The Company does not have any significant foreign currency denominated monetary liabilities. The principal business of the Company is the identification and evaluation of assets or a business and once identified or evaluated, to negotiate an acquisition or participation in a business subject to receipt of shareholder approval and acceptance by regulatory authorities.
Interest Rate Risk
The Company is exposed to interest rate risk on the variable rate of interest earned on bank deposits. The fair value interest rate risk on bank deposits is insignificant as the deposits are short-term.

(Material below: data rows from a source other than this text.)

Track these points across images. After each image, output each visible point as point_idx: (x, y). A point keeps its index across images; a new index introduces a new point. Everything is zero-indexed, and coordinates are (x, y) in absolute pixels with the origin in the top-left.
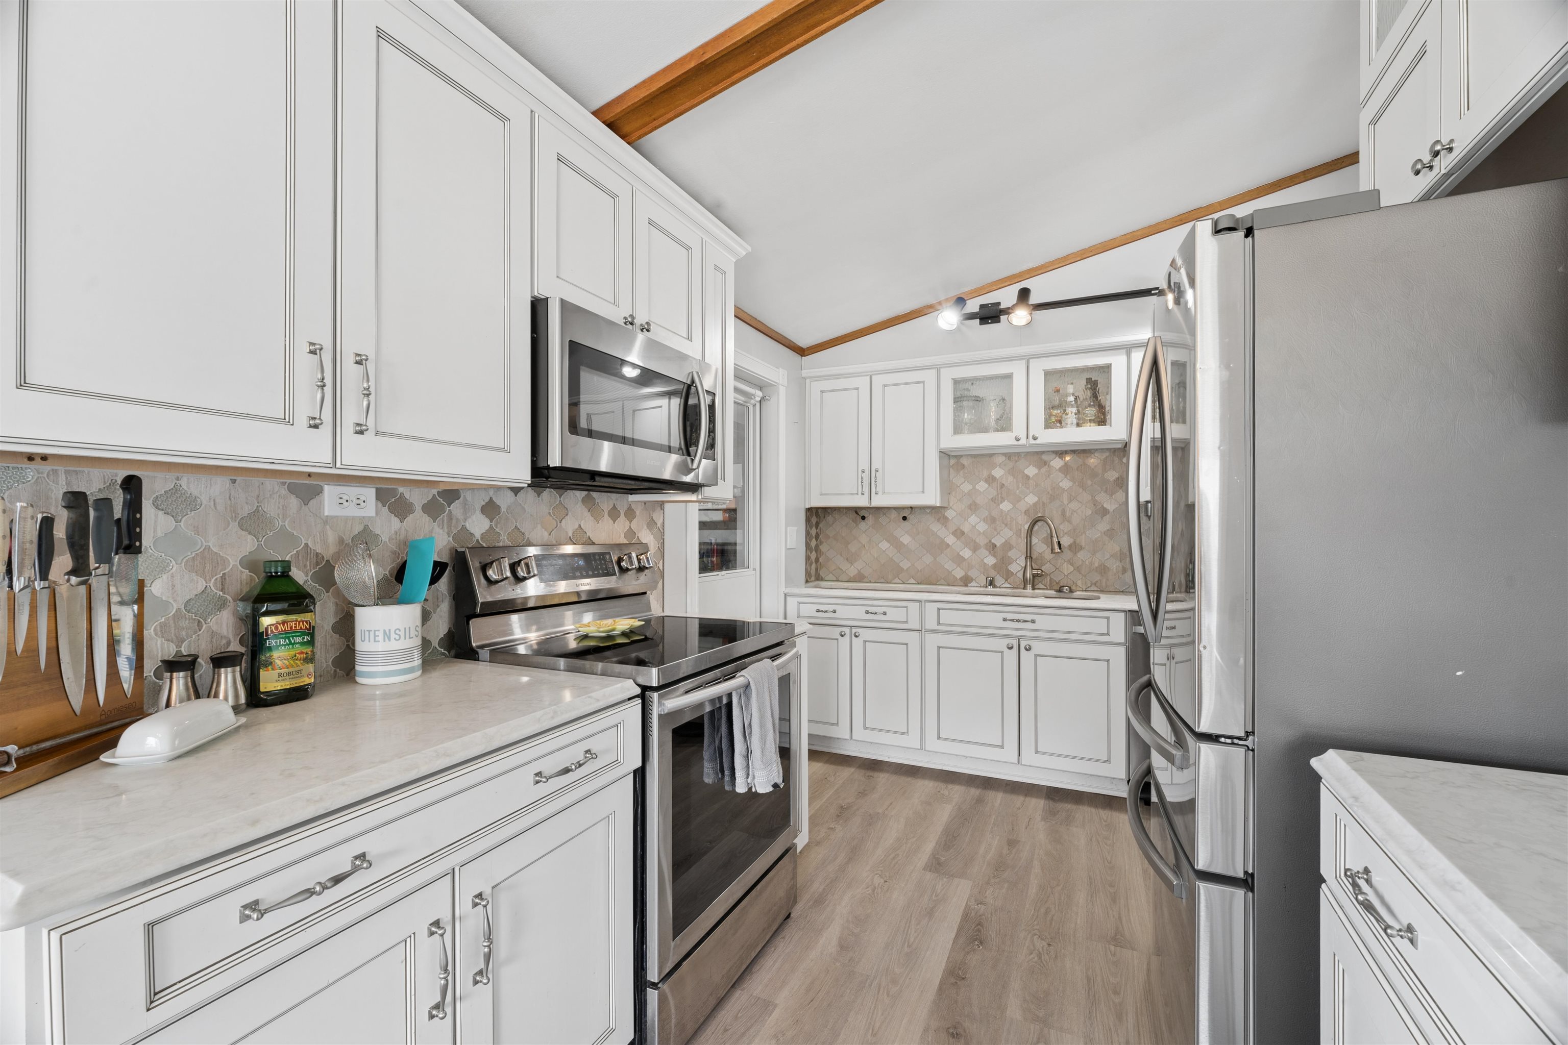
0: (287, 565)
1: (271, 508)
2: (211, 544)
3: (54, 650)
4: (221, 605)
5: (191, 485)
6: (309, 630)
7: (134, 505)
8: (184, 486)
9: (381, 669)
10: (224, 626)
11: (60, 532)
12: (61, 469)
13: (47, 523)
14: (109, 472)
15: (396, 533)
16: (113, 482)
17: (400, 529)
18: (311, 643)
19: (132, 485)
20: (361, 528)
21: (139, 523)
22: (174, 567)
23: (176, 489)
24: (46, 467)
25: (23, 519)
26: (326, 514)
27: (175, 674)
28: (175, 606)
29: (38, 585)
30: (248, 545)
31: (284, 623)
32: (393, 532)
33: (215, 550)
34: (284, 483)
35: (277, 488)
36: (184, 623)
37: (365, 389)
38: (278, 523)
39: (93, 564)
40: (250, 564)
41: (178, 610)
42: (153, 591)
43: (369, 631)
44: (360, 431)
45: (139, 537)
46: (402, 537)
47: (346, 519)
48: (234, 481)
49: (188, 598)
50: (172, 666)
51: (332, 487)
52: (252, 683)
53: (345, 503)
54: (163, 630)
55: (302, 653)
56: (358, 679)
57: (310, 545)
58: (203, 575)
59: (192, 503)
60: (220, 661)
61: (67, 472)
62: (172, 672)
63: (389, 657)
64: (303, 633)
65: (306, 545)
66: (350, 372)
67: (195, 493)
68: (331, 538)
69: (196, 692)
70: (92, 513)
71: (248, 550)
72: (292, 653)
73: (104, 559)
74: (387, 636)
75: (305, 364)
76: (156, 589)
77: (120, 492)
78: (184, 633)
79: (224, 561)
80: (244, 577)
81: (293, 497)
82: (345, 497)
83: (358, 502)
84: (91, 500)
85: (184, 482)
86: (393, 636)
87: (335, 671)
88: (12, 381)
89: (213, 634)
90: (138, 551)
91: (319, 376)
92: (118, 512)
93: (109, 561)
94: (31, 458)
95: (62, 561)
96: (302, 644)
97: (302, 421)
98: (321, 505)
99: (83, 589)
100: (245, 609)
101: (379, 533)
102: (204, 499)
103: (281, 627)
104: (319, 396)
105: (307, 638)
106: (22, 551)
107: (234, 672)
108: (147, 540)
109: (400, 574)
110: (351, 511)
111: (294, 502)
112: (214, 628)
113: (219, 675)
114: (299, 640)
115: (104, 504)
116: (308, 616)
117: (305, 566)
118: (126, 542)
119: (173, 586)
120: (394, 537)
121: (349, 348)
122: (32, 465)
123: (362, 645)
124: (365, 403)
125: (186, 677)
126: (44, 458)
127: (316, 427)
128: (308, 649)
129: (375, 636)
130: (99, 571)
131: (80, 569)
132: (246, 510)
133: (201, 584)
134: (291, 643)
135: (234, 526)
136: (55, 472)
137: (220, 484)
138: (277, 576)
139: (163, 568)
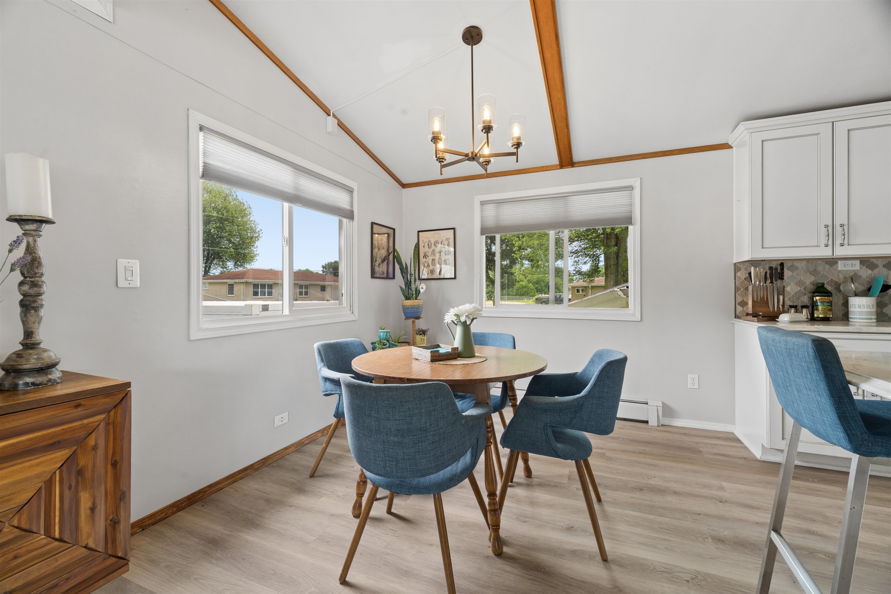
0: (823, 284)
1: (820, 269)
2: (802, 278)
3: (767, 298)
4: (805, 294)
5: (796, 264)
6: (830, 302)
7: (782, 269)
8: (795, 264)
9: (858, 317)
10: (806, 300)
11: (768, 276)
12: (768, 262)
13: (766, 273)
14: (777, 262)
15: (870, 275)
16: (778, 264)
17: (871, 274)
18: (831, 305)
19: (782, 265)
20: (854, 273)
21: (783, 273)
22: (792, 284)
23: (793, 265)
24: (765, 262)
25: (762, 272)
26: (839, 269)
27: (792, 309)
28: (792, 293)
29: (765, 285)
30: (812, 279)
31: (821, 299)
32: (868, 275)
33: (803, 280)
34: (824, 261)
35: (821, 263)
36: (795, 298)
37: (843, 234)
38: (822, 272)
39: (774, 282)
40: (813, 284)
41: (793, 295)
42: (787, 290)
43: (853, 305)
44: (842, 245)
45: (783, 276)
46: (873, 276)
47: (847, 271)
48: (808, 262)
49: (795, 292)
50: (791, 307)
51: (841, 261)
52: (812, 314)
53: (847, 266)
54: (789, 299)
55: (827, 308)
56: (850, 320)
57: (833, 279)
58: (800, 286)
59: (797, 268)
60: (803, 307)
61: (769, 263)
62: (791, 308)
63: (861, 313)
64: (828, 303)
65: (832, 279)
66: (838, 230)
67: (798, 266)
68: (841, 277)
69: (796, 312)
70: (774, 271)
71: (813, 280)
72: (824, 307)
73: (776, 280)
74: (859, 306)
75: (823, 231)
76: (788, 289)
77: (779, 266)
78: (795, 300)
79: (806, 283)
80: (811, 287)
81: (827, 265)
82: (847, 264)
83: (852, 265)
84: (774, 268)
85: (794, 263)
86: (862, 307)
87: (843, 318)
88: (761, 248)
89: (802, 302)
90: (783, 279)
91: (827, 233)
92: (779, 271)
93: (777, 281)
94: (762, 260)
95: (769, 281)
96: (827, 305)
97: (822, 245)
98: (837, 267)
99: (772, 286)
100: (810, 295)
101: (861, 275)
102: (800, 267)
103: (820, 300)
104: (827, 238)
105: (829, 304)
106: (762, 278)
107: (807, 310)
108: (785, 277)
109: (869, 289)
110: (849, 268)
111: (827, 266)
112: (803, 300)
113: (803, 310)
114: (826, 304)
115: (776, 269)
116: (831, 298)
117: (831, 285)
118: (781, 277)
119: (792, 289)
120: (869, 276)
121: (837, 223)
122: (762, 262)
123: (851, 309)
124: (843, 237)
125: (794, 310)
126: (765, 260)
127: (827, 246)
128: (830, 307)
129: (855, 306)
130: (775, 283)
131: (772, 282)
132: (812, 269)
133: (799, 289)
134: (824, 305)
135: (808, 274)
136: (766, 263)
137: (804, 263)
138: (820, 287)
139: (789, 284)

The Company has not entered any derivative instruments to manage interest rate fluctuations.
Credit Risk
Credit risk is the risk of loss associated with the counterparty's inability to fulfill its payment obligations. Financial instruments that potentially subject the Company to concentrations of credit risks consist principally of cash. To minimize the credit risk, the Company would intend to place these instruments with a high-quality financial institution.
Liquidity Risk
ln the management of liquidity risk of the Company, the Company maintains a balance between continuity of funding and the flexibility using borrowings. Management closely monitors the liquidity position and expects to have adequate sources of funding to finance the Company's operations.
Exploration Stage Mineral Exploration Risks
Exploration stage mineral exploration companies face a variety of risks with very few exploration projects successfully achieving development stage due to factors that cannot be predicted or anticipated. Even one such factor may result in the economic viability of a project being detrimentally impacted such that it is neither feasible nor practical to proceed.
Additional Disclosure for Junior Companies
The Company expects that the proceeds raised in July 2020 pursuant to the private placement offering will continue to fund operations through 2021.The estimated total general and administrative costs necessary for the Company to operate during the following 12 months is $330,000 and includes further estimated costs related to potential acquisition candidates.